PRIMO PIANO – SPECIALE TERREMOTO / Larga parte del territorio è a rischio. Ma le norme antisismiche vengono rinviate.
Oltre metà del nostro territorio a rischio sismico, quasi 40 milioni di italiani che devono convivere con la possibilità di affrontare un terremoto. I dati del Servizio sismico nazionale fotografano una realtà allarmante: sono 4.610 i comuni in zona sismica e 80 mila gli edifici pubblici vulnerabili: caserme, scuole, ospedali, uffici e quant’altro.
D’altra parte, le immagini che arrivano dall’Abruzzo sono la drammatica prova di come sia fragile il nostro Paese. E questa fragilità è stata anche misurata: di fronte a un terremoto di elevata intensità “circa il 20 per cento degli edifici nelle zone più a rischio del territorio italiano potrebbero subire danni strutturali”.
Dove in Italia la terra tende a tremare, quindi, un edificio su cinque è a rischio, “soprattutto nel Centro-Sud”. Lo rivela a ‘L’espresso’ Rui Pinho, ricercatore dell’Eucentre, il più autorevole istituto italiano di sicurezza antisismica. “I dati raccolti dalla Protezione civile, dall’Irpinia del 1980 al Molise del 2002, hanno evidenziato danni a circa il 30 per cento degli edifici delle zone terremotate”. E i più colpiti sono sempre quelli in muratura, “maggiormente vulnerabili rispetto a quelli in cemento armato, che invece dell’insieme degli edifici danneggiati rappresentano solo il 10 per cento”.
Eppure, come nota Fabrizio Galadini, direttore della sezione milanese dell’Istituto nazionale di geofisica e vulcanologia (dove la sismologia si applica all’ingegneria) a volte non è proprio colpa della natura: “Un terremoto come questo, in Giappone, avrebbe avuto effetti modesti. E va bene i ruderi”, prosegue, “ma sorprendono i casi di danni che coinvolgono il cemento armato.
Ad esempio, nell’ottobre del ’97 a Fellano, dopo il terremoto di Colfiorito, ho visto i tondini venir fuori dai pilastri, non legati. Siamo noi a rendere fragili le case”. La fragilità dei nostri edifici, secondo alcuni esperti, ci avvicina molto di più ai livelli della Grecia o della Turchia che a quelli del Giappone e della California, paesi che con la terra che trema sono capaci di convivere.

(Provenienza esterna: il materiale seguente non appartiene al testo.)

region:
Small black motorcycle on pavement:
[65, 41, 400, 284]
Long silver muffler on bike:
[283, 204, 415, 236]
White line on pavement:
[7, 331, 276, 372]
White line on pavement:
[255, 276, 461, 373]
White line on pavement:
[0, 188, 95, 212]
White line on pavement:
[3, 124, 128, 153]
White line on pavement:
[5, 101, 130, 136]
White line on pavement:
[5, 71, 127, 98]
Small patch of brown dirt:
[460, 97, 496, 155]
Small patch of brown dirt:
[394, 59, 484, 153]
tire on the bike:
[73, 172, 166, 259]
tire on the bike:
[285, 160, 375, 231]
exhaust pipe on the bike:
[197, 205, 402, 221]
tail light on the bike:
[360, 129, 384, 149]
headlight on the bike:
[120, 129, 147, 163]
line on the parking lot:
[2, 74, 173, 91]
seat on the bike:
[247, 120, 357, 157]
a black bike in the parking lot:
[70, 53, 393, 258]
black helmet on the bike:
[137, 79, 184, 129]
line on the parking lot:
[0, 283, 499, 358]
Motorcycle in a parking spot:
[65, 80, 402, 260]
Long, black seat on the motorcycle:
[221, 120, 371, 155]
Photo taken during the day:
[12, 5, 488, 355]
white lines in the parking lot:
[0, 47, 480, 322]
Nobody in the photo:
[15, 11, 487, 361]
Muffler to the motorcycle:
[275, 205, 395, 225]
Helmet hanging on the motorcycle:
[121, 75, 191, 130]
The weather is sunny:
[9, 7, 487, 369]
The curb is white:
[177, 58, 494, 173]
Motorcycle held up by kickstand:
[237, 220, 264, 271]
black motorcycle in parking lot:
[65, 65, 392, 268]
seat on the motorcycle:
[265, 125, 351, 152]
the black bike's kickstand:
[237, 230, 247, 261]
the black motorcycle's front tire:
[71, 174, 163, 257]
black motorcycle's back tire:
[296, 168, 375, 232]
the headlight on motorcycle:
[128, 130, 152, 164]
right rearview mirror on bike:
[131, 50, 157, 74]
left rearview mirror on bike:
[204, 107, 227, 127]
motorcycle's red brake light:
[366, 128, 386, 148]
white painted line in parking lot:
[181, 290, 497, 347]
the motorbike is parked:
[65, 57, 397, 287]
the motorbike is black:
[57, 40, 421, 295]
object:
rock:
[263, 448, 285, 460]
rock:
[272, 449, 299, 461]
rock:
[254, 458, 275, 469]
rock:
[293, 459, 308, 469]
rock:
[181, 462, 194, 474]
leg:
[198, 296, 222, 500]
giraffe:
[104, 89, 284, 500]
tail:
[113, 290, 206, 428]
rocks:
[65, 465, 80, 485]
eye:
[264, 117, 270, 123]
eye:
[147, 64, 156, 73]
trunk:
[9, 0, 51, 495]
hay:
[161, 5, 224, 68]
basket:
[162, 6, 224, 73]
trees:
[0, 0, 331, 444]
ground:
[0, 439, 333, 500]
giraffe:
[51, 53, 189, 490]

E nonostante ciò la politica rinvia. Le nuove norme antisismiche sono pronte dal 2005, ma la loro entrata in vigore è stata posposta di anno in anno. L’ultimo rinvio è di un mese fa: si dovrà aspettare il 30 giugno 2010 per vederle applicate. La situazione non migliora se si passa agli edifici pubblici. Secondo le stime (prudenti) di Gian Michele Calvi, presidente di Eucentre, in Italia sarebbero appunto circa 80 mila quelli a rischio. Tutti palazzi che andrebbero ristrutturati, o in alcuni casi ricostruiti da zero. Fra questi sono le scuole a rappresentare una particolare emergenza. Gli ultimi dati della Protezione civile ci dicono ùche sono 22 mila gli istituti in zona sismica, di cui 16 mila in quelle ad alto rischio. E ben 9 mila non sono stati costruiti secondo moderni criteri antisismici.
Numeri importanti, che però non hanno impedito al governo, prima del dramma abruzzese, di tagliare i fondi alla protezione civile: quest’anno si ridurranno del 18 per cento, per sfiorare un meno 30 per cento nel 2011.